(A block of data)
** start **
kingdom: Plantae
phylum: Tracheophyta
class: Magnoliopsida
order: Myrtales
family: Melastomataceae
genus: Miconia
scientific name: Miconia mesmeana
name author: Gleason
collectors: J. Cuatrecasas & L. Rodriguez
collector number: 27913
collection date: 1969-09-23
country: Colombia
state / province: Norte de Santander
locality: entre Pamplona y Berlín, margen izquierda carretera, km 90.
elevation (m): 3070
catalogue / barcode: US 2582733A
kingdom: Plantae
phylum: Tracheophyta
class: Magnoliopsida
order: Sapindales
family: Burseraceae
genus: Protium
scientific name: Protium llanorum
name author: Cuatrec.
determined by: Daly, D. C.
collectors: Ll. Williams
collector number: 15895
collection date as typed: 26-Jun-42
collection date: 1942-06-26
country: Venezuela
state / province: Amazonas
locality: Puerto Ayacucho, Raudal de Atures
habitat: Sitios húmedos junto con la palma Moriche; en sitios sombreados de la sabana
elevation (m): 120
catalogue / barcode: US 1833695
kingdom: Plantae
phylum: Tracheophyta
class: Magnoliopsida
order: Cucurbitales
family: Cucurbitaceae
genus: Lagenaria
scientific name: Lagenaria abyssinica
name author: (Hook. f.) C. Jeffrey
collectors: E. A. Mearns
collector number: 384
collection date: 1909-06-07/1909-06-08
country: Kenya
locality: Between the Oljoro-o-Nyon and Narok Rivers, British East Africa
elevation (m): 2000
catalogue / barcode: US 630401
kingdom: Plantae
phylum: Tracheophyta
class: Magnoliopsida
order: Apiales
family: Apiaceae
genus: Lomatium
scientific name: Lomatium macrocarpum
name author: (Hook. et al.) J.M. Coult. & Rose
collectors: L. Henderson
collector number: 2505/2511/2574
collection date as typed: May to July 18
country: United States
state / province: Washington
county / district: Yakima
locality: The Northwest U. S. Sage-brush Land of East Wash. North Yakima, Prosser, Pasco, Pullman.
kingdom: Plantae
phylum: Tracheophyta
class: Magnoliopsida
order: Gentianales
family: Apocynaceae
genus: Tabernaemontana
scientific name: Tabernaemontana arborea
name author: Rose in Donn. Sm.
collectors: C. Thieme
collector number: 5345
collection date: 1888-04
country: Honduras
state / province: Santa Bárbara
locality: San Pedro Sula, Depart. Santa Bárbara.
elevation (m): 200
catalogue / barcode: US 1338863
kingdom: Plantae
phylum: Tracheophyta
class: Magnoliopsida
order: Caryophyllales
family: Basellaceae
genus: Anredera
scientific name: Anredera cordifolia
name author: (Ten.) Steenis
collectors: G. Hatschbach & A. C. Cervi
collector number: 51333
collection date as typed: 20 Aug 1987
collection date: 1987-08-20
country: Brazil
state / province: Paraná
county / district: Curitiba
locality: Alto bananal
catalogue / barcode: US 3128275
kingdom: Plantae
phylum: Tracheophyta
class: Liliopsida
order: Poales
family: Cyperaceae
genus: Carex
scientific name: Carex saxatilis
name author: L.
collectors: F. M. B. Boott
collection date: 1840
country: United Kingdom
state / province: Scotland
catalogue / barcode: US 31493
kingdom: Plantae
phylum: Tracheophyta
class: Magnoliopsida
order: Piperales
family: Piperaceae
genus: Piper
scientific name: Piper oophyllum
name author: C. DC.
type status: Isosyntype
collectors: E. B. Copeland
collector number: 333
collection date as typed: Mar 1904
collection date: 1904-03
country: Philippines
** end **
**What is required**: Pick out each line of the rows above that contains the string "barcode", treating uppercase and lowercase letters as distinct.

**Full response**:
catalogue / barcode: US 2582733A
catalogue / barcode: US 1833695
catalogue / barcode: US 630401
catalogue / barcode: US 1338863
catalogue / barcode: US 3128275
catalogue / barcode: US 31493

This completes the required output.